Few people might equally enjoy visiting an 18th-century Mission and an aviation museum filled with Migs and cargo jets and Sikorskys, but I was lucky. I spent the afternoon today with Roxana, a 23-year-old Tucsonian who recently graduated journalism school here, a former student of my partner in a workshop held here every two years by The New York Times.
She must have wondered how the day would go, as I did — sort of a blind date between two women of quite different ages who had never met, but two passionate photographers and writers. We had a great time.
The mission, established in 1700, is extraordinary, sitting nine miles outside the city on the reservation of the Tohono O’odham tribe. Its exterior is blinding white plaster on the side that has been restored, with only one tower retaining its cupola.
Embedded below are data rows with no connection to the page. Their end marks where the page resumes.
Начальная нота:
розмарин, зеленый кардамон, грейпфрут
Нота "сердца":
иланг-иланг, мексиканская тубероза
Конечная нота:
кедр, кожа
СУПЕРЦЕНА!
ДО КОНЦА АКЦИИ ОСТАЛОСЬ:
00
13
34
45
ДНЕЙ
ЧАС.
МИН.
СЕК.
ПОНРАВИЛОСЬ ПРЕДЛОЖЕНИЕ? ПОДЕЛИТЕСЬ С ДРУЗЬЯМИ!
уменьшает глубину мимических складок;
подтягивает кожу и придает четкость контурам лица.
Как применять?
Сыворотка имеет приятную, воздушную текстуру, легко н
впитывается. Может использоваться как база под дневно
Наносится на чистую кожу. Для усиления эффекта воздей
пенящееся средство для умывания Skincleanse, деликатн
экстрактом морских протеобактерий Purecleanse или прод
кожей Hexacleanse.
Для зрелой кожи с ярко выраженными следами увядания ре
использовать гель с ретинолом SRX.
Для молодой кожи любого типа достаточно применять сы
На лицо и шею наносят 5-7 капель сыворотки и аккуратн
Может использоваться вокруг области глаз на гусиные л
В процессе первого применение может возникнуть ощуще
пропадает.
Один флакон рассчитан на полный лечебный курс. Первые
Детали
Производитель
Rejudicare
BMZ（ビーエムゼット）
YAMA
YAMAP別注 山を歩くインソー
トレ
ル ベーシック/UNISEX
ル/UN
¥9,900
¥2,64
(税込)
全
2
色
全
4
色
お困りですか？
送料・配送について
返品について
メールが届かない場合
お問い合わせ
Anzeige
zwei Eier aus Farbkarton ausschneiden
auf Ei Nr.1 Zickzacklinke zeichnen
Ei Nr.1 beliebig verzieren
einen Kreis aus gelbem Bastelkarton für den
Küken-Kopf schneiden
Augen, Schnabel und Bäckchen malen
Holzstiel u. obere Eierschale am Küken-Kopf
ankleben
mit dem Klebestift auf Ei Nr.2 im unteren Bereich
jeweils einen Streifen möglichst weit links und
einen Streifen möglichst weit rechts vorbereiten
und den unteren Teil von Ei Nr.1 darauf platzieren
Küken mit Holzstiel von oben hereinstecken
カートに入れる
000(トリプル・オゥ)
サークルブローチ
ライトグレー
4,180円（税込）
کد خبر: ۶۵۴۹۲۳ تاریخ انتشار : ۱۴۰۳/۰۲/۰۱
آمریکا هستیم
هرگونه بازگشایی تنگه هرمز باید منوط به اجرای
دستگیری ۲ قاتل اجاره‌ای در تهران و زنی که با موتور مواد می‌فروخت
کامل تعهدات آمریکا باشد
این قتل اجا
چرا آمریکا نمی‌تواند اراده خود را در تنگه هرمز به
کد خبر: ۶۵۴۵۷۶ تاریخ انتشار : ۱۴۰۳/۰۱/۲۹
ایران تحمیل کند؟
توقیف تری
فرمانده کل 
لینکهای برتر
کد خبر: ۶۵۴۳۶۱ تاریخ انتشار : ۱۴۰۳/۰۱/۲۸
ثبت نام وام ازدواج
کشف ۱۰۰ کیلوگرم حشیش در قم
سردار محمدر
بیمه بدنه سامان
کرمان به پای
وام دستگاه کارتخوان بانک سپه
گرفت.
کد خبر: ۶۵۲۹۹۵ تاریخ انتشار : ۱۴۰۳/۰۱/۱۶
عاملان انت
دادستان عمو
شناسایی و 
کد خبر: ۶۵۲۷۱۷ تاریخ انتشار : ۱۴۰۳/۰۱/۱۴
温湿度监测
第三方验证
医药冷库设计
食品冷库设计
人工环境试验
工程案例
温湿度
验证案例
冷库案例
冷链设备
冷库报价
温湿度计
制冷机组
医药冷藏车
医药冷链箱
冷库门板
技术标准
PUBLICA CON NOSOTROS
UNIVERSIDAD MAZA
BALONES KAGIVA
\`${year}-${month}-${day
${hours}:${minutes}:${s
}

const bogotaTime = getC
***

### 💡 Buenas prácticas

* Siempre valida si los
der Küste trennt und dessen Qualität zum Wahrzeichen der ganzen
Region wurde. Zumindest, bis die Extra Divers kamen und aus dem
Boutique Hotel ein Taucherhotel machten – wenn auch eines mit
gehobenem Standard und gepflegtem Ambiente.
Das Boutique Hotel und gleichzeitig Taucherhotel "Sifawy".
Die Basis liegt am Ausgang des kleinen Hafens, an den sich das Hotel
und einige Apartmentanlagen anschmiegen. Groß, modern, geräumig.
The interior, restored by a group of Italian and native conservators in 1995, is a riot of carving, faux-finishing, plasterwork and retablos. Two lions with gilded heads guard the altar and there is a wooden statue of St. Francis in one side niche, his lacy robe covered with tiny votos, the medallions that express wishes and prayers for health or a home or recovery. Pinned to his robe was a black and white image from someone’s sonogram, a man’s driver’s license, color photos of people.
There is nothing virtual here. This is faith and prayer made physical and visible, pinning ones hopes, quite literally, to the robes of a wooden statue of a beloved saint.
Roxana and I ate frybread, made fresh under the shade of a nearby shelter by native women, and sat in the sun for a while. We were so still that a roadrunner hopped up the hill to our very feet, then hopped away again.
We drove to the Pima Air & Space Museum, with four hangars and more than 300 different aircraft spread out under the desert sky over 80 acres. If, like me, you love airplanes and the whiff of jet fuel, this is geek heaven. Seven Migs, a B-377SG Guppy, the weirdest thing you will ever see with wings — used by NASA to transport Saturn V parts, the astonishingly sleek SR-71 “Blackbird”, capable of Mach3+, and a B-29 Superfortress with a 141-foot wingspan.
There were planes so enormous and heavy you could not imagine them ever leaving the ground. As we strolled and patted the gleaming riveted hulls, we heard F-16s roaring overhead, training from the nearby base.
It’s hard to understand war until you see, this close, how men worked and sat or crunched themselves into tiny frigid cabins in these battered old bombers and fighters. One of the most chilling artifacts were the hand-written paper tags, Kobe City, Nagasaki, tagged to the bombs rained down on Japan, now preserved in a glass case.
An afternoon of wings — of angels and aluminum. Heaven.